▶ _DIRECTIONS_
Can you render as a numbered list the lines from the start of the records through the line that contains "37800, вул. Колоскова, 5, Полтавська", inclusive, with blank lines left out? Leave the pictures out of the answer.
--- START ---
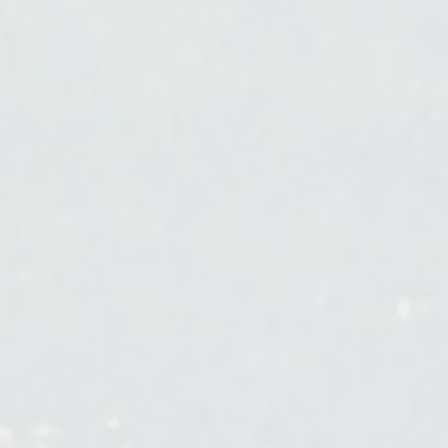
Projet de territoire
Réduction
Renaturation
Requalification ilte
Réseau éléctrique/gaz
Réseau ferré
Réseau fluvial
Réseau routier
Résilience
Restauration
Sensibilisation et communication
grand public
Services écosystémiques
Stratégie et prospective
Structure paysagère
Synergie
Trame verte et bleue
Transparence écologique
Zones humides
ZAN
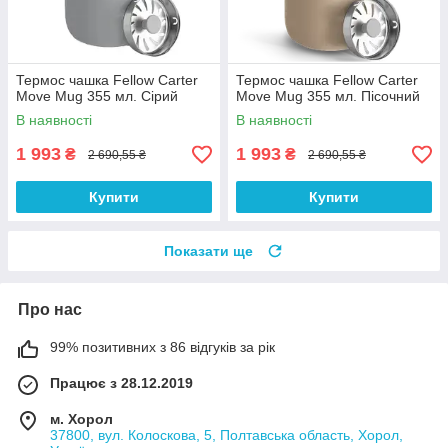
Термос чашка Fellow Carter
Термос чашка Fellow Carter
Move Mug 355 мл. Сірий
Move Mug 355 мл. Пісочний
В наявності
В наявності
1 993
1 993
₴
₴
2 690,55 ₴
2 690,55 ₴
Купити
Купити
Показати ще
Про нас
99% позитивних з 86 відгуків за рік
Працює з 28.12.2019
м. Хорол
37800, вул. Колоскова, 5, Полтавська область, Хорол,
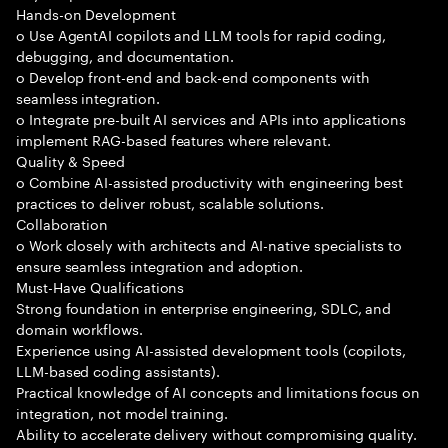
Hands-on Development
o Use AgentAI copilots and LLM tools for rapid coding,
debugging, and documentation.
o Develop front-end and back-end components with
seamless integration.
o Integrate pre-built AI services and APIs into applications
implement RAG-based features where relevant.
Quality & Speed
o Combine AI-assisted productivity with engineering best
practices to deliver robust, scalable solutions.
Collaboration
o Work closely with architects and AI-native specialists to
ensure seamless integration and adoption.
Must-Have Qualifications
Strong foundation in enterprise engineering, SDLC, and
domain workflows.
Experience using AI-assisted development tools (copilots,
LLM-based coding assistants).
Practical knowledge of AI concepts and limitations focus on
integration, not model training.
Ability to accelerate delivery without compromising quality.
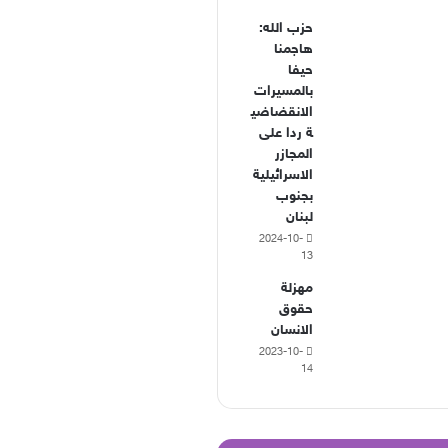
حزب الله:
هاجمنا
حيفا
بالمسيرات
الانقضاضي
ة ردا على
المجازر
الاسرائيلية
بجنوب
لبنان
2024-10-
13
مهزلة
حقوق
الانسان
2023-10-
14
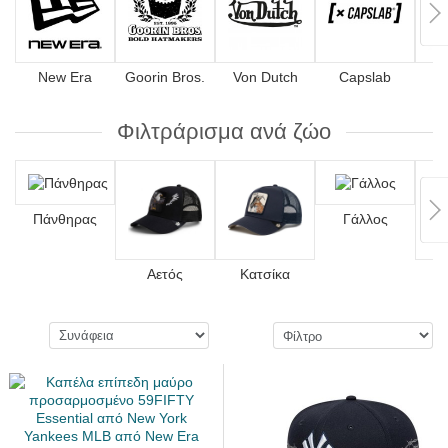
New Era
Goorin Bros.
Von Dutch
Capslab
4
Φιλτράρισμα ανά ζώο
Πάνθηρας
Γάλλος
Αετός
Κατσίκα
Λ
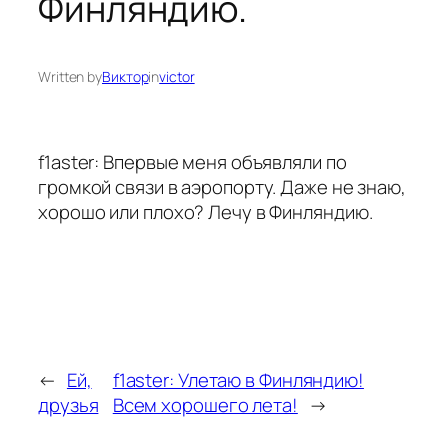
Финляндию.
Written by
Виктор
in
victor
f1aster: Впервые меня объявляли по
громкой связи в аэропорту. Даже не знаю,
хорошо или плохо? Лечу в Финляндию.
←
Ей,
f1aster: Улетаю в Финляндию!
друзья
Всем хорошего лета!
→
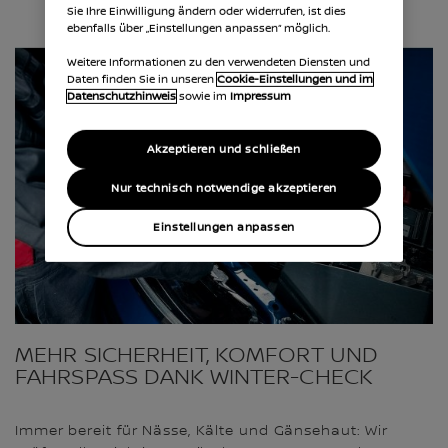
Sie Ihre Einwilligung ändern oder widerrufen, ist dies
ebenfalls über „Einstellungen anpassen“ möglich.
Weitere Informationen zu den verwendeten Diensten und
Daten finden Sie in unseren
Cookie-Einstellungen und im
Datenschutzhinweis
sowie im
Impressum
Akzeptieren und schließen
Nur technisch notwendige akzeptieren
Einstellungen anpassen
MEHR SICHERHEIT, KOMFORT UND
FAHRSPASS DANK WINTER-CHECK
Immer bereit für Nässe, Kälte und Gänsehaut: Wir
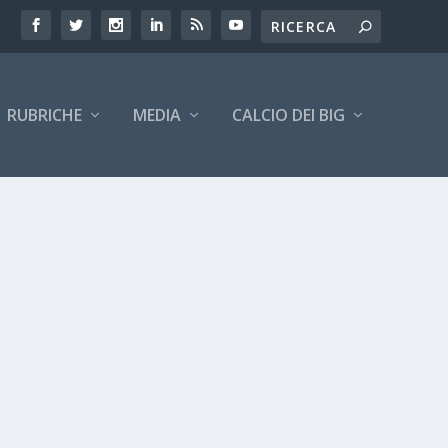
RUBRICHE
MEDIA
CALCIO DEI BIG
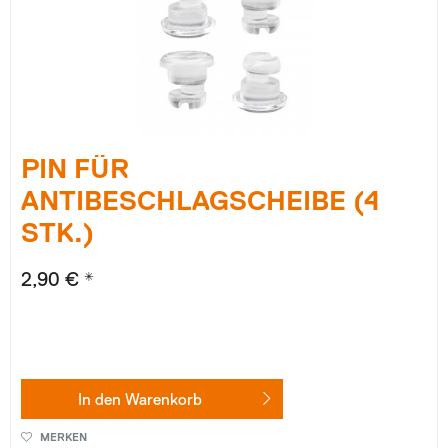
PIN FÜR
ANTIBESCHLAGSCHEIBE (4
STK.)
2,90 € *
In den
Warenkorb
MERKEN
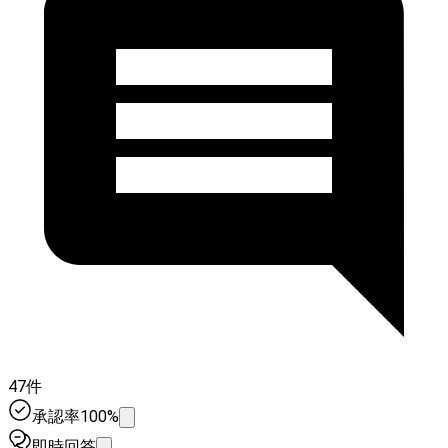
47件
承認率100%
即時回答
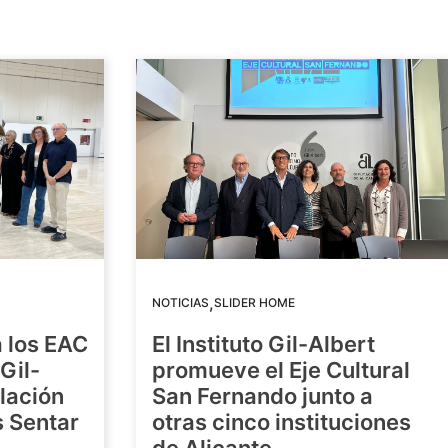
,
NOTICIAS
SLIDER HOME
 los EAC
El Instituto Gil-Albert
Gil-
promueve el Eje Cultural
alación
San Fernando junto a
s Sentar
otras cinco instituciones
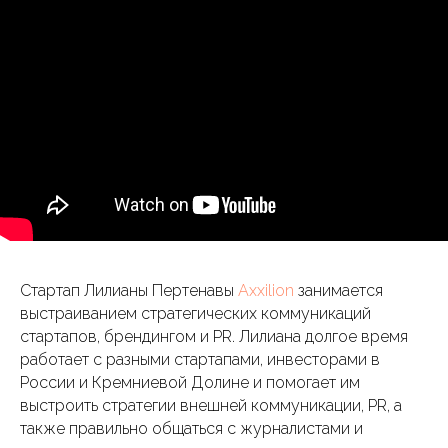
Стартап Лилианы Пертенавы
Axxilion
занимается
выстраиванием стратегических коммуникаций
стартапов, брендингом и PR. Лилиана долгое время
работает с разными стартапами, инвесторами в
России и Кремниевой Долине и помогает им
выстроить стратегии внешней коммуникации, PR, а
также правильно общаться с журналистами и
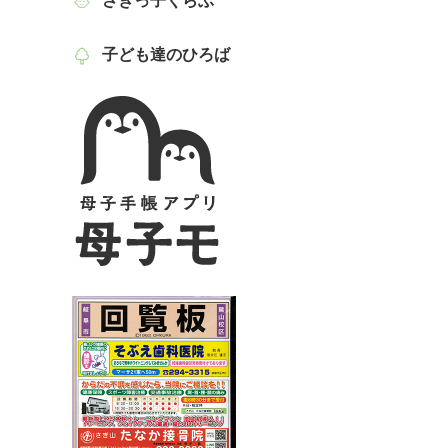
さぎっ子くらぶ
子ども達のひろば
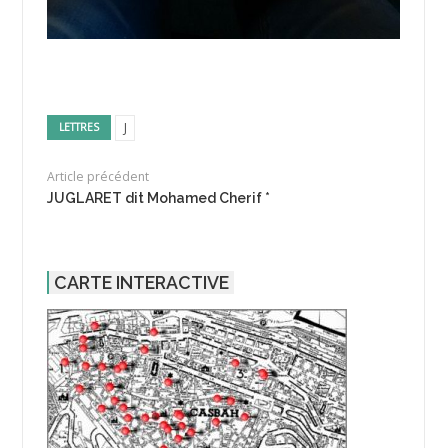
J
LETTRES
Article précédent
JUGLARET dit Mohamed Cherif *
CARTE INTERACTIVE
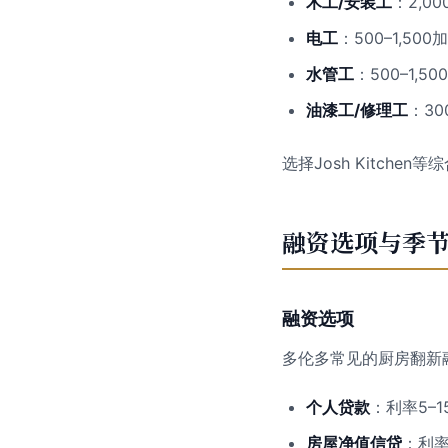
木工/安装工
：2,0
电工
：500–1,5
水管工
：500–1
油漆工/修理工
：3
选择Josh Kitch
融资选项与季
融资选项
多伦多常见的厨房翻新
个人贷款
：利率5–
房屋净值信贷
：利率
--- END ---
▶ _TASK ANSWER_
1. Projet de territoire
2. Réduction
3. Renaturation
4. Requalification ilte
5. Réseau éléctrique/gaz
6. Réseau ferré
7. Réseau fluvial
8. Réseau routier
9. Résilience
10. Restauration
11. Sensibilisation et communication
12. grand public
13. Services écosystémiques
14. Stratégie et prospective
15. Structure paysagère
16. Synergie
17. Trame verte et bleue
18. Transparence écologique
19. Zones humides
20. ZAN
21. Термос чашка Fellow Carter
22. Термос чашка Fellow Carter
23. Move Mug 355 мл. Сірий
24. Move Mug 355 мл. Пісочний
25. В наявності
26. В наявності
27. 1 993
28. 1 993
29. ₴
30. ₴
31. 2 690,55 ₴
32. 2 690,55 ₴
33. Купити
34. Купити
35. Показати ще
36. Про нас
37. 99% позитивних з 86 відгуків за рік
38. Працює з 28.12.2019
39. м. Хорол
40. 37800, вул. Колоскова, 5, Полтавська область, Хорол,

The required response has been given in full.